[Start of Attachment]
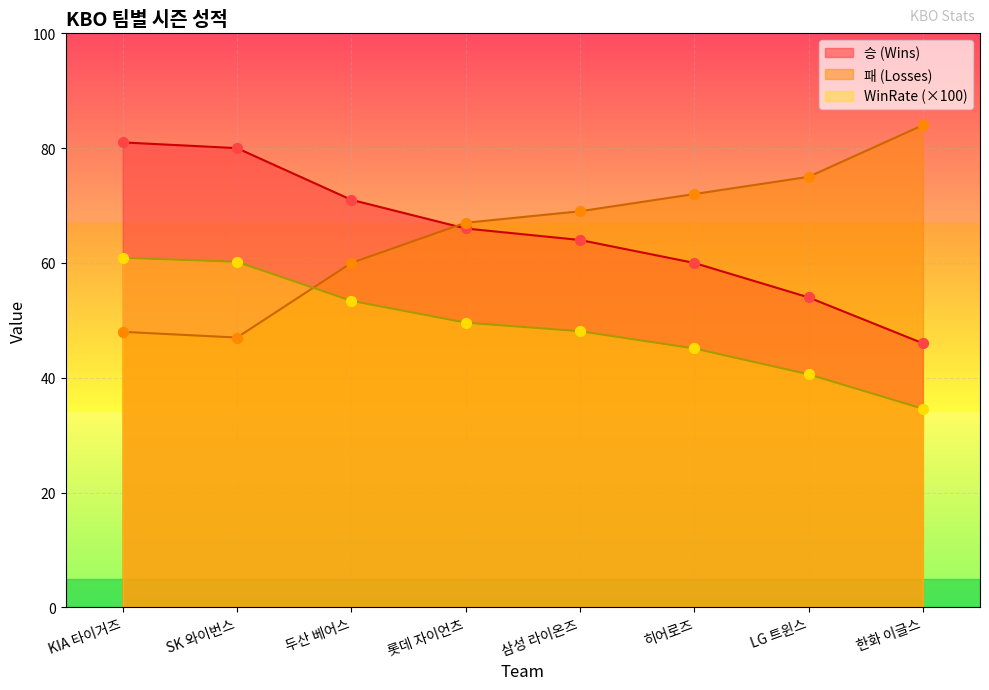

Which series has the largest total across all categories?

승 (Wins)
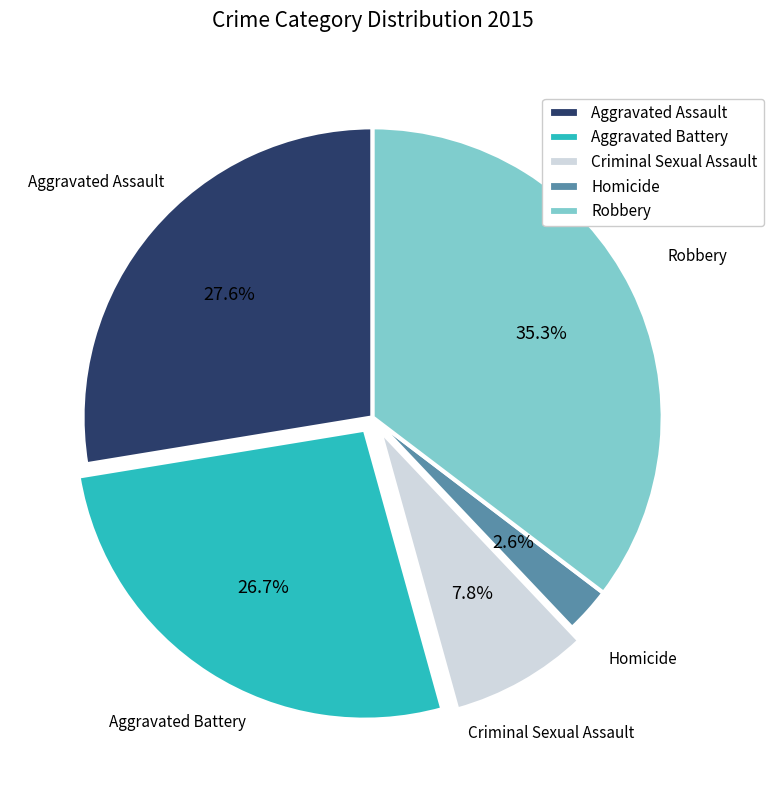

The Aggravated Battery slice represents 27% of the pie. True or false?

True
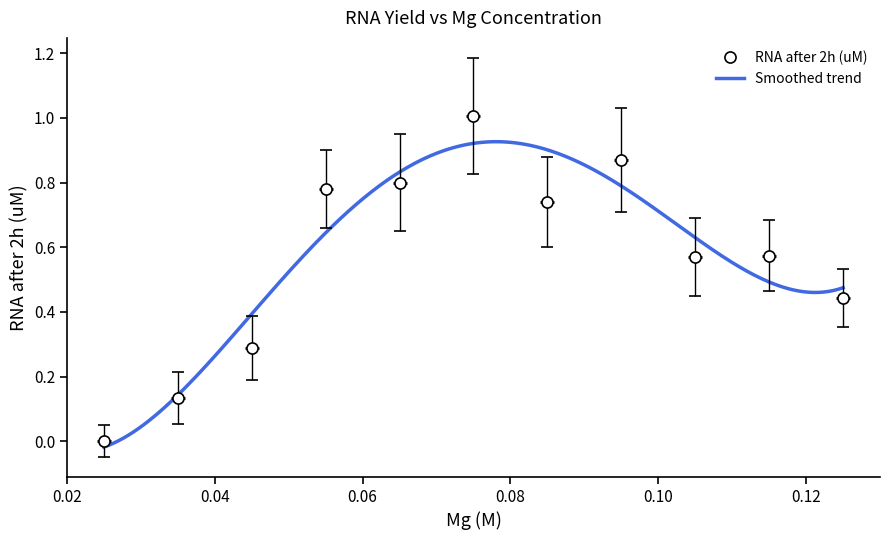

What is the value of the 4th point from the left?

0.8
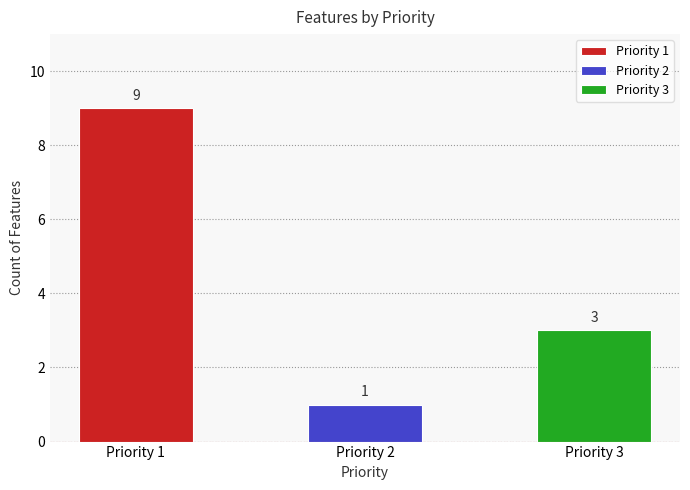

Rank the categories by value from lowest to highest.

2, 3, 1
[End of Attachment]
[Start of Attachment]
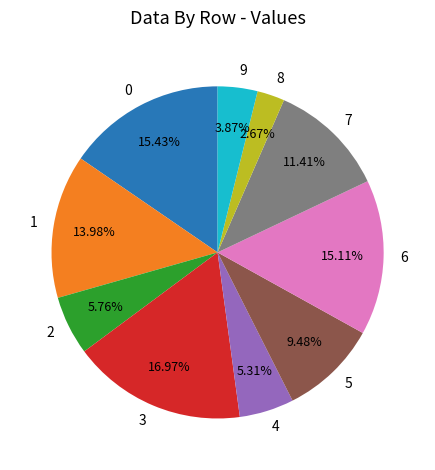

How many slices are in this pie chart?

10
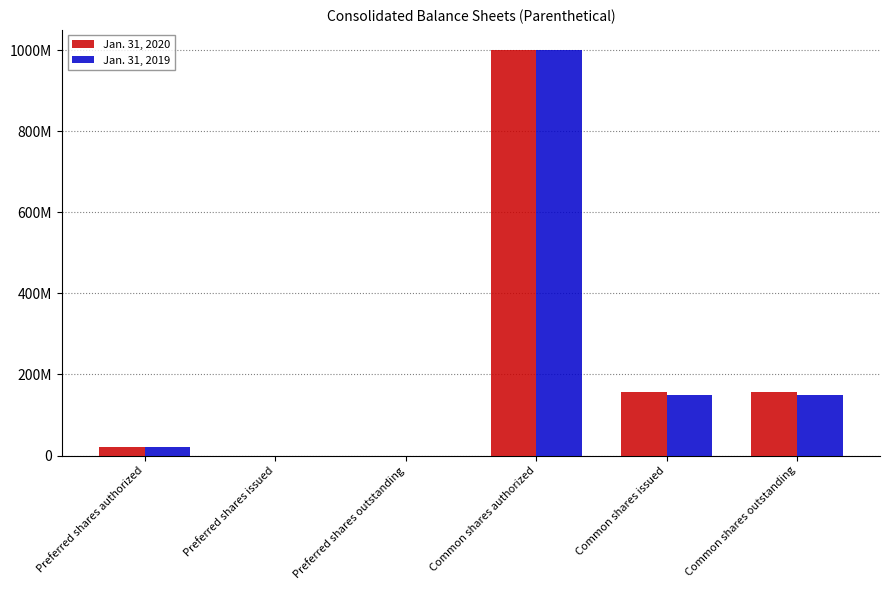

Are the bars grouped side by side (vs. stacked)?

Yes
[End of Attachment]
WHAT IS BEING ASKED |
Format everything from the line containing "Which series has" down to the line containing "Rank the categories" as a Markdown table with the columns No and Line. Skip blank lines and leave out the pictures.

RESULT OF THIS EXERCISE |
| No | Line |
|---|---|
| 1 | Which series has the largest total across all categories? |
| 2 | 승 (Wins) |
| 3 | The Aggravated Battery slice represents 27% of the pie. True or false? |
| 4 | True |
| 5 | What is the value of the 4th point from the left? |
| 6 | 0.8 |
| 7 | Rank the categories by value from lowest to highest. |